Hier finden Sie die meistgestellten Fragen unserer Anwender. Diese Rubrik wird ständig wachsen - auch mit Ihrer Hilfe. Wenn Sie mit der Maus über die unten stehenden Fragen gehen, wird die entsprechende Antwort darunter angezeigt.
Gerne können Sie Ihre Fragen zu unseren Produkten und Serviceleistungen an die E-Mail-Adresse faq@memmert.com. Wir werden Ihre Frage umgehend beantworten und in unserer FAQ-Liste ergänzen.
Wo liegt der Unterschied zur Feuchtekammer HCP?

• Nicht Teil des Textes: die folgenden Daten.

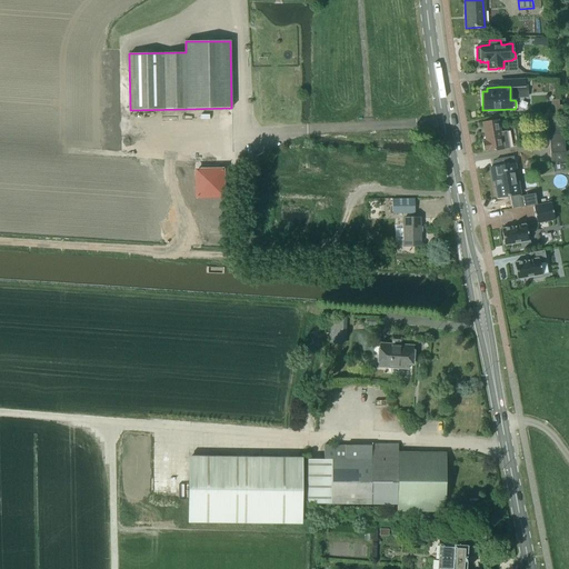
[(487,150),(487,151),(508,148),(508,147),(506,131),(500,132),(498,120),(482,122),(486,141),(482,141),(483,150),(487,150)]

Beide Geräte simulieren Temperatur-Feuchte-Kombinationen. Während der Konstantklimaschrank HPP im Temperaturbereich von +5 °C bis +70 °C betrieben werden kann, arbeitet die Feuchtekammer HCP im Bereich von +20 °C (8 °C über Raumtemperatur) bis +160 °C - mit Feuchte bis +90°C. Der HPP basiert auf der Peltier-Technik, die Feuchtekammer HCP ist mit der bewährten Memmert Rundum-Flächenheizung ausgestattet. Durch den Einsatz von Peltier-Elementen ist die Konstantklima-Kammer HPP für Langzeitversuche, z.B. On-Going-Stabilitätsprüfung nach ICH, ausgelegt und spart deshalb bei Temperaturen nahe der Umgebungstemperatur über viele Monate hinweg bis zu 90% Energie gegenüber kompressorgekühlten Geräten.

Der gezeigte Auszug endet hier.